“İşte rezil oldu. Bütün pisliği meydana çıktı ve intihar etti.”

Putin koridorda duruyor, duvardaki bir şalteri indiriyor ve az yan taraftaki demir parmaklıklı kapı açılıyor. Koğuşumdaki herkes kaçıyor. Ben bu yaşananı koğuşun dışından, koridordan izliyorum.

Putin bir şeyler söylüyor, ben de karşılık veriyorum, konuşuyoruz. Putin gerçekte olduğundan zayıf ve sesi ile yüzü de gerçeğinin aksine çok itici duruyor. Yine bir şeyler söylüyor. Duyamıyorum, anlayamıyorum. Duyamadığımı söylesem de sorun çözülmüyor ve sağlıklı bir iletişim kurulamıyor.


Sonra sahne değişiyor ve kendimi bir anda cezaevinden çıkmış görüyorum. Bir sitedeyim. Çok sayıda apartmandan oluşan sitenin büyük bahçeleri var, içinde dolaşılan yolları var. Sitenin ana giriş kapısının hemen içinde ve yolun sağ yanında iki adet büyük beton saksı görüyorum. Belediyenin sahil yollarında kullandığı güzel şekilli büyük saksıların aynısı…

Saksılardan birinin toprağını eşeliyorum ve bir çift ayakkabı buluyorum. Kaldırıp bakıyorum. Görünüşü basit ama malzemeyi kaliteli buluyorum. Esnetiyorum, inceliyorum, sağlam olduğuna kanaat ediyorum. İhtiyacım olduğunu düşünüyorum ama “Bunun sahibi vardır, alma” diyorum kendi kendime. Sonra “Harp var, caiz olur, al” diyorum ama içim daralıyor, doğru bulmuyorum ve almıyorum.


Sonra yine sahne değişiyor. Kendimi pantolonsuz görüyorum. Amazon kabilelerindeki erkekler misali bir haldeyim. Boy havlusu önümü arkamı kapatıyor ama bacaklarımın yanları fazlasıyla açık ve bu bana elem veriyor.

Sonra yine sahne değişiyor. Kapalı bir odadayım. Odada yüzünü seçemediğim bir erkek var.
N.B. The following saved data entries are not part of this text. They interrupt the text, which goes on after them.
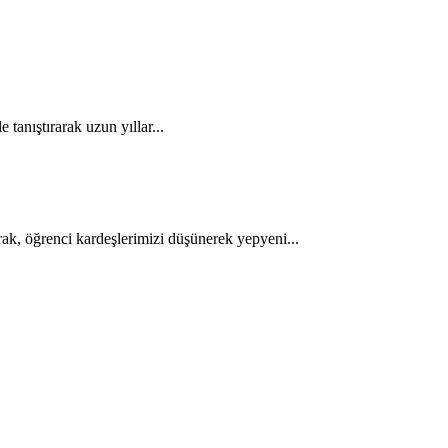
 tanıştırarak uzun yıllar...
ak, öğrenci kardeşlerimizi düşünerek yepyeni...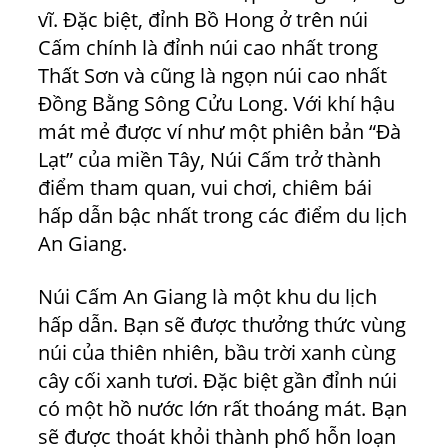
vĩ. Đặc biệt, đỉnh Bồ Hong ở trên núi
Cấm chính là đỉnh núi cao nhất trong
Thất Sơn và cũng là ngọn núi cao nhất
Đồng Bằng Sông Cửu Long. Với khí hậu
mát mẻ được ví như một phiên bản “Đà
Lạt” của miền Tây, Núi Cấm trở thành
điểm tham quan, vui chơi, chiêm bái
hấp dẫn bậc nhất trong các điểm du lịch
An Giang.
Núi Cấm An Giang là một khu du lịch
hấp dẫn. Bạn sẽ được thưởng thức vùng
núi của thiên nhiên, bầu trời xanh cùng
cây cối xanh tươi. Đặc biệt gần đỉnh núi
có một hồ nước lớn rất thoáng mát. Bạn
sẽ được thoát khỏi thành phố hỗn loạn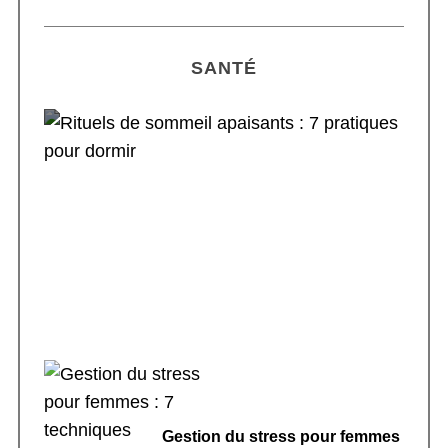
SANTÉ
Rituels de sommeil apaisants : 7 pratiques
pour dormir
Gestion du stress pour femmes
Bu kişinin Ankebut Ağı’nın mensubu olduğunu, bana çok sıkıntı çıkarttığını, benim hukuksuz şekilde içeri alınmama ve içeride tutulmama eli çok karışan biri olduğunu biliyorum.

Yerden 130 cm kadar yüksekliğe ulaşan, yoğun kullanım için üretilen kaliteli bir fotokopi makinesinin üzerine iki kolunu koymuş, gerilmiş, kalçasını dışa doğru vermiş, sanki kadınsı bir duruşla duruyor.


Bir bakıyorum ki kalçaları tamamen çıplak, kadınsı bir teni var ve tüysüz… Çok utanıyorum ama bakmaya devam ediyorum. Birden sağ kalçasında deri üstüne deri kabarması gibi, ur gibi bir şey çıkıyor ve bu ur bir insan eli büyüklüğünde. O anda içimden “Bunun çok çirkin işlerini herkes duyacak” diyorum.

Sonra yine sahne değişiyor. Ben cezaevinden çıkınca, iki taraf arasında açıkça çatışma çıktığını görüyorum. Benim içeriden çıkmama bizim haricimizdeki bir grup da aracı olmuş ve o grup Ankebut Ağı’nın hedefi olmuş. Onların bulunduğu araba, aşağıda sahil yolundaymış. Ankebut’un ekibi onları tespit etmiş, üzerlerine gitmiş, çatışmışlar.


Sonra yine sahne değişiyor ve yine ofis gibi kapalı bir mekandayım ama orasını emniyetli buluyorum. Karşımda masasında oturan ve yüzü seçilmeyen kişiyi de dost görüyorum. Onunla bazı meseleleri değerlendiriyorum. O anda arkamda bir yol varmış ve o yoldan bir araba aşırı hızla geçiyor. Gittiği yönde az ileride deniz/sahil varmış ve o aşırı hızla o araba denize uçuyor. Denize arabanın burnu vurunca su 8-10 metre yüksekliğe sıçrıyor. Sanki 8-10 mt yüksekliğinde bir tsunami gibi görünüyor. Ben suya bakınca devasa boyutta bir sıçrama olduğunu düşünüyorum, biraz şaşkınlık yaşıyorum ve ardından içimden “İşte rezil oldu. Bütün pisliği meydana çıktı ve intihar etti diyorum.”

2019’un Ağustos ya da Eylül ayında, Ümraniye E Tipi toplama kampında gördüğüm bu rüya burada bitiyor, uyanıyorum.